*YOUR INSTRUCTIONS*.
Pick out each line in the listing below that contains the word "value" and copy it in full. Case counts.

*RECORDS FOR THIS TASK*.
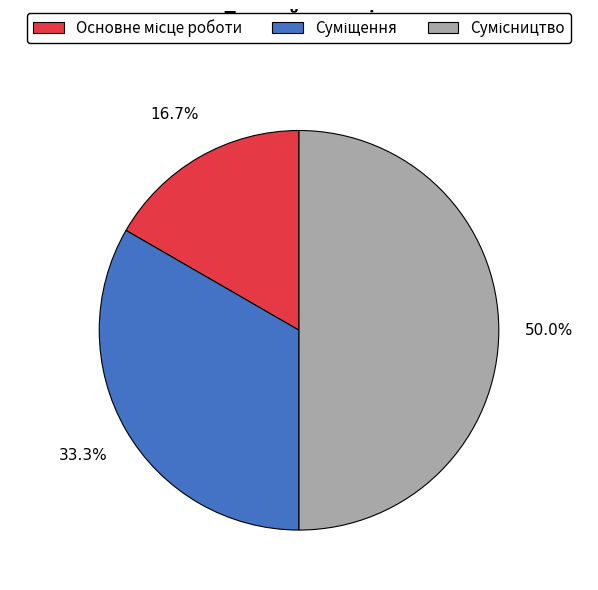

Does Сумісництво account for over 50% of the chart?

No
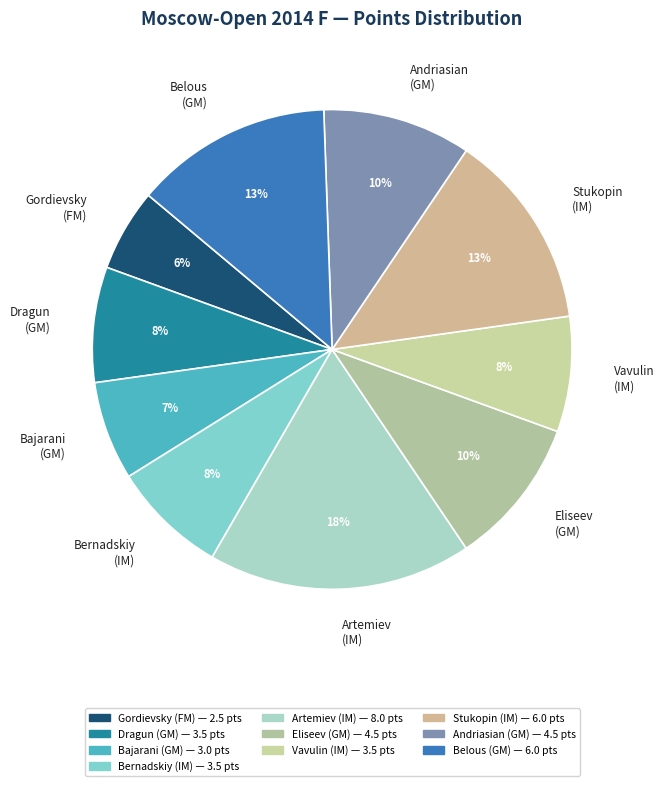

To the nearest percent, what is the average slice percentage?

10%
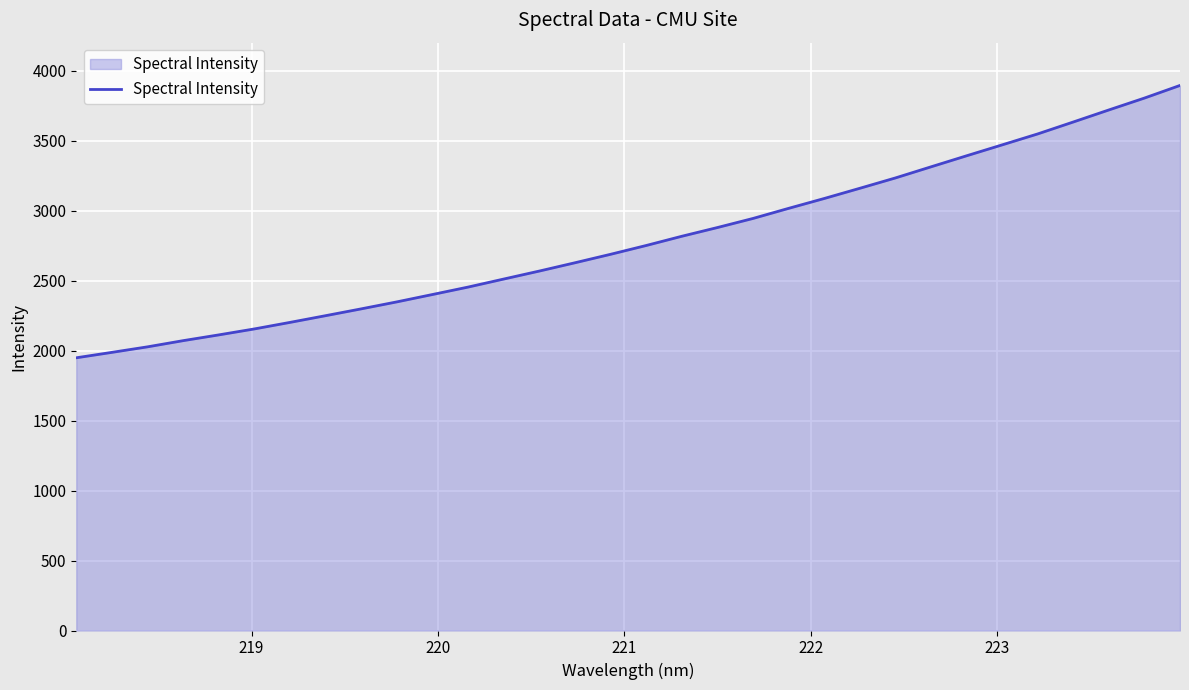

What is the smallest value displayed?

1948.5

*TASK ANSWER*.
What is the smallest value displayed?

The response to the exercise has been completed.